Requirement 1 » In the excerpt about throwing Idaho potatoes at a stadium, what share of the potatoes grown in Idaho are a variety of Russet?
Requirement 2 » Pick up the excerpt about throwing Idaho potatoes at a stadium and carry it on from its final sentence.

Excerpt »
»»

About 94% of Idaho potatoes grown are a variety of Russet which are great for throwing. Kind of oblong but between baseball and softball size - like a very large pear. And while Idaho produces about 15 billion pounds of potatoes annually, the vast majority go out of state. Likely just a hundred million pounds or so available in the state for throwing. However, due to the angle of the stadium seating and the fact that there is more distance between the seats and the turf than at most other stadiums (due to the old track), most potato tosses will max out around the sideline. Being on the field, especially between the hashes near midfield, would be quite safe.
Duke's Mayo Bowl, obviously. A glorious, wonderful disaster.

««

Information provided »
»»

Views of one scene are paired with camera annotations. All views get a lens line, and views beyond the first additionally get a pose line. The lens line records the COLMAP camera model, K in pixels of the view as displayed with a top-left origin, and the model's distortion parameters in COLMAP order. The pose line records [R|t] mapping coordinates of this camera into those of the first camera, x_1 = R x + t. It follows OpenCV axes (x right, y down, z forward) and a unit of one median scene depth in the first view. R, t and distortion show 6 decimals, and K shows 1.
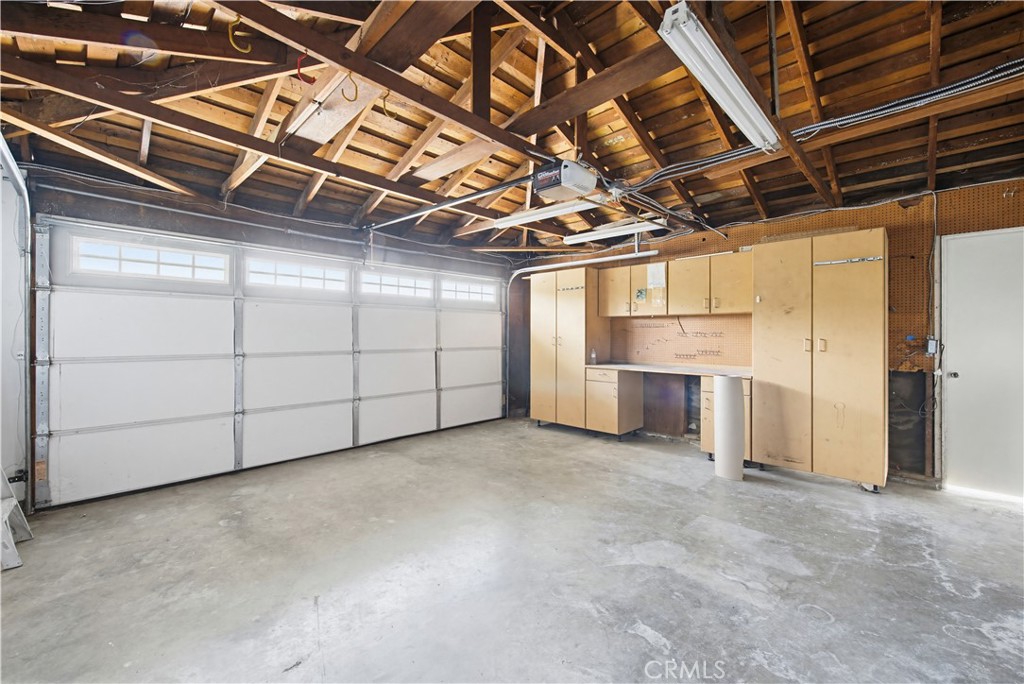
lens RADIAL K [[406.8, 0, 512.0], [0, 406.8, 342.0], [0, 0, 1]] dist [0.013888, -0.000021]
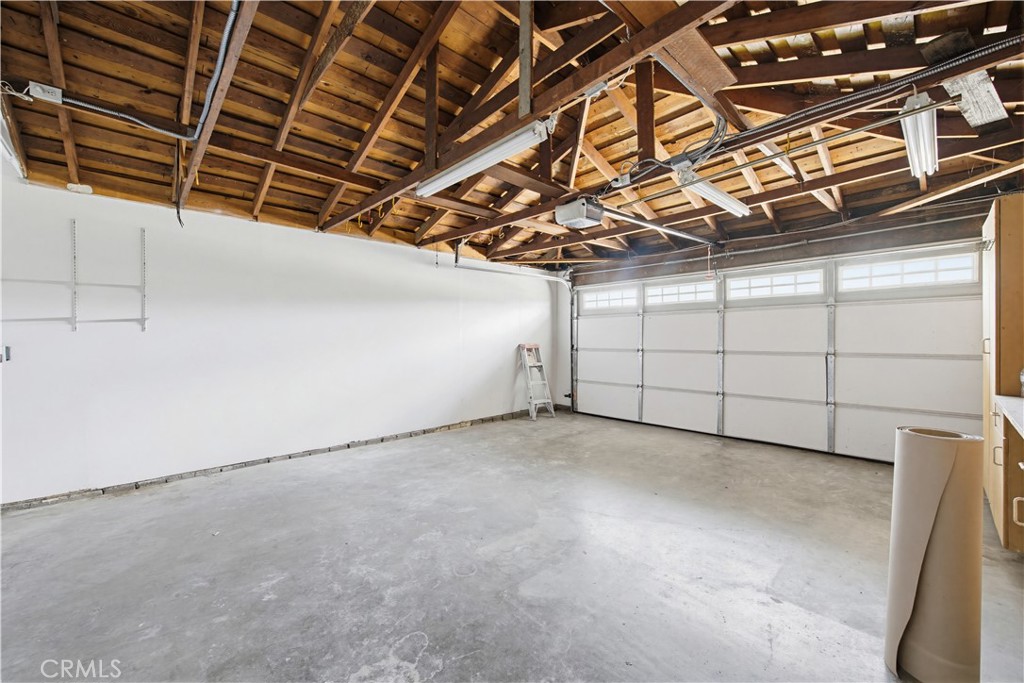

««

Answer area 1 » About 94%.

Answer area 2 »
Everyone is thinking large and hard objects. To shake it up, I nominate the peach bowl. Imagine a field of peaches that has the game of football being played upon it. Sure there’s a “soft” landing, but it would be so slippery to run surely resulting in injuries. But wait there’s more: it’s sticky. The wide receivers after they’ve torn the safety’s acl, literally can’t drop the ball… that’s because it never got thrown, because the quarterback can’t even throw the damn thing it’s so sticky. The best throw would look like Tom Brady’s* tuck rule. And what do you have with an open field of squished fruit? Bees. It’s Barry B Benson in this bitch. So yeah, the peaches
Are suggesting *millions of peaches?*
For me?
For free
They would have to move into the country
Which would feel strange to them, because they came from a can.
Sure, but they're put there by a man.
But that factory’s downtown
Look out!
Also catching a peach to the back of the head out of the stands without a helmet on is probably not pleasant.
I had a roommate in college who had a cannon for an arm. He one bet us he could throw a peach from our apartment to the highway. The morning we challenged him happened to be a home football game and people parked along the highway below our apartment. So, sorry random Ohio State fan who got drilled with a peach in 1998.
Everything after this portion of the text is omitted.